The archbishop of York, Stephen Cottrell, wrote in an article recently that Britain has learned to live with wrongs when it should be trying to change them and that it must reset its compass, from housing to wages:
“Our compass has slipped; we’ve allowed ourselves to believe that things can’t change, that this is just the way the world is. Politics has, I think, shrunk. There’s a loss of vision about what the world could be like.”
He argues that there shouId not be a separation between the church and politics or faith and politics or, for that matter, anything and politics:
"It’s about how we inhabit the world – and everybody and every organisation and every community has a voice and a stake.”
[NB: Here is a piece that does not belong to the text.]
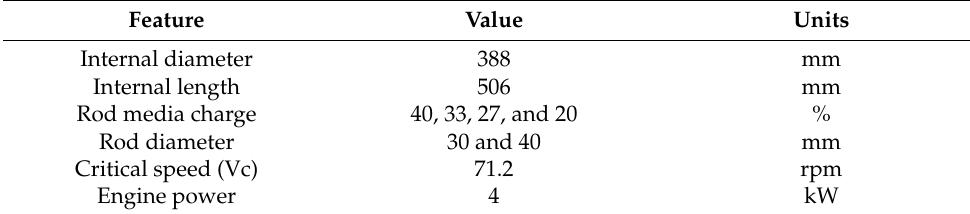
Figure 2. Laboratory tumbling rod mill design. ( A ) Profile view, ( B ) 35 mm lifter height configura- tion, ( C ) 23 mm lifter height configuration.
He said that the church should have a political voice because it's at the heart of what the calling of the church is:
"Loving your neighbour is a profoundly political statement... Is there anybody who doesn’t think that it’s a scandal that there are so many homeless people on our streets? But we’ve learned to live with it. We’ve learned to accommodate things that we know are wrong, which it would be possible to do something about… If we think it’s right that everyone should have health as a matter of right, regardless of ability to pay, shouldn’t it be the same for housing and possibly for a basic wage?”
Most people are finding life very tough at the moment to with Covid, politial divison and all the inequality that's around in almost every area of life. Do do you think that as a church we need to make Christianity more relevant to people's lives by giving a vision of hope through speaking out more on these issues and centring on loving your neighbour?